Using HLA-peptide tetrameric complexes, we have described a new approach to generate peptide-specific CTL that could be useful for clinical tumor immunotherapy. Allogeneic bone marrow transplantation as treatment of leukemia patients is often associated with GVHD which is detrimental for the patient, but also graft-vs-leukemia (GVL), which is positively correlated with the prognosis (35, 36). Both activities are attributed to alloreactive donor T cells (36). The transfer of donor allorestricted CTLs specific for a leukemia tumor Ag at the same time as stem cell transplantation could be of particular interest to enhance the GVL without causing GVHD (36, 37). A better understanding of the nature of the determinants recognized by GVL-mediating alloreactive CTLs is of obvious interest to establish new transplantation protocols. Importantly, undetected crossreactivity of tumor-specific allorestricted T cells could induce immunopathology such as GVHD. We have shown that HLA-peptide tetrameric complexes are a powerful tool that allows the characterization of recognition patterns by alloreactive T cells and new insights in the molecular basis of alloreactivity.

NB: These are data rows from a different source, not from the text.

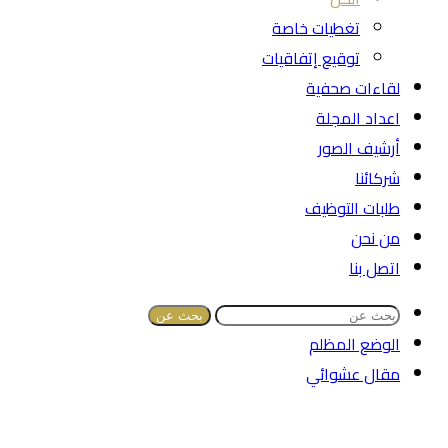
تغطيات خاصة
توقيع إتفاقيات
لقاءات صحفية
اعداد المجلة
أرشيف الصور
شركائنا
طلبات التوظيف
من نحن
اتصل بنا
بحث عن
الوضع المظلم
مقال عشوائي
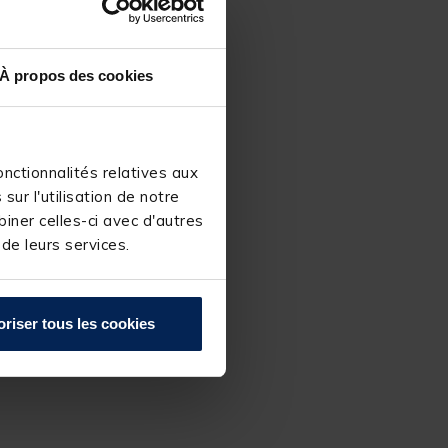
À propos des cookies
nctionnalités relatives aux
ur l'utilisation de notre
iner celles-ci avec d'autres
 de leurs services.
oriser tous les cookies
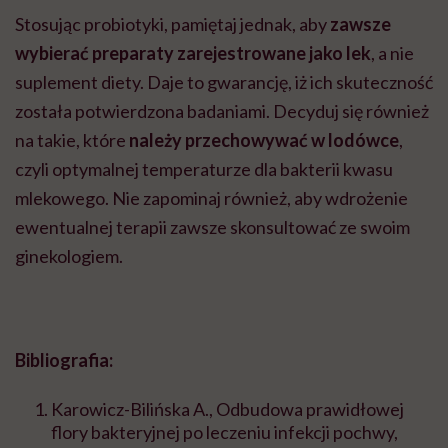
Stosując probiotyki, pamiętaj jednak, aby
zawsze
wybierać preparaty zarejestrowane jako lek
, a nie
suplement diety. Daje to gwarancję, iż ich skuteczność
została potwierdzona badaniami. Decyduj się również
na takie, które
należy przechowywać w lodówce
,
czyli optymalnej temperaturze dla bakterii kwasu
mlekowego. Nie zapominaj również, aby wdrożenie
ewentualnej terapii zawsze skonsultować ze swoim
ginekologiem.
Bibliografia:
Karowicz-Bilińska A., Odbudowa prawidłowej
flory bakteryjnej po leczeniu infekcji pochwy,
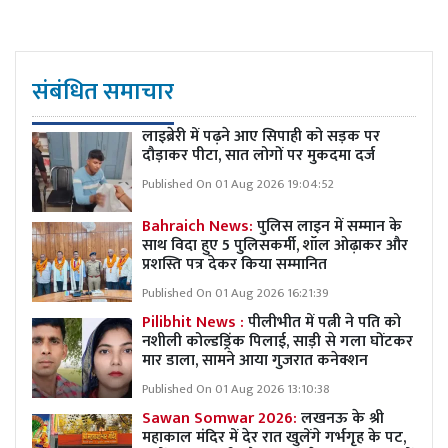
संबंधित समाचार
लाइब्रेरी में पढ़ने आए सिपाही को सड़क पर
दौड़ाकर पीटा, सात लोगों पर मुकदमा दर्ज
Published On 01 Aug 2026 19:04:52
Bahraich News:
पुलिस लाइन में सम्मान के
साथ विदा हुए 5 पुलिसकर्मी, शॉल ओढ़ाकर और
प्रशस्ति पत्र देकर किया सम्मानित
Published On 01 Aug 2026 16:21:39
Pilibhit News :
पीलीभीत में पत्नी ने पति को
नशीली कोल्डड्रिंक पिलाई, साड़ी से गला घोंटकर
मार डाला, सामने आया गुजरात कनेक्शन
Published On 01 Aug 2026 13:10:38
Sawan Somwar 2026:
लखनऊ के श्री
महाकाल मंदिर में देर रात खुलेंगे गर्भगृह के पट,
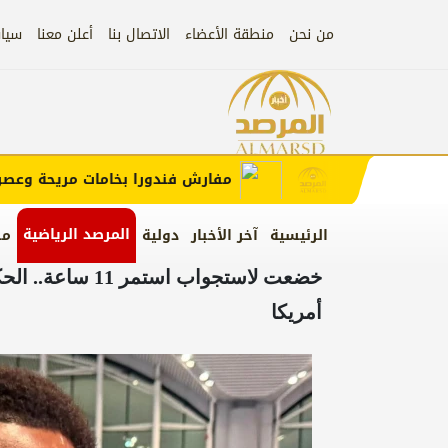
من نحن
منطقة الأعضاء
الاتصال بنا
أعلن معنا
سيا
إعلان
 الإعلان)
مفارش فندورا بخامات مريحة وعصرية م
المرصد الرياضية
الرئيسية
آخر الأخبار
دولية
من
خضعت لاستجواب ا
أمريكا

We thank Drs. R. Obst, C. Gouttefangeas, and S. Pascolo for helpful discussions, Dr. S. Stevanović for synthetic peptides, Anke Marxer for excellent technical assistance, and the Blood Bank in Tübingen for providing buffy coats.
This work was supported by the University of Tübingen, “fortune program” number 406-0-0, and by the European Union grant on “CTLs follow up and vaccination: B104-98-0214.”
Abbreviations used in this paper: GVHD, graft-vs-host disease; CEA, carcinoembryonic Ag; LCL, lymphoblastoid B cell line; MP, matrix protein; TyrA, tyrosinase A; GVL, graft-vs-leukemia.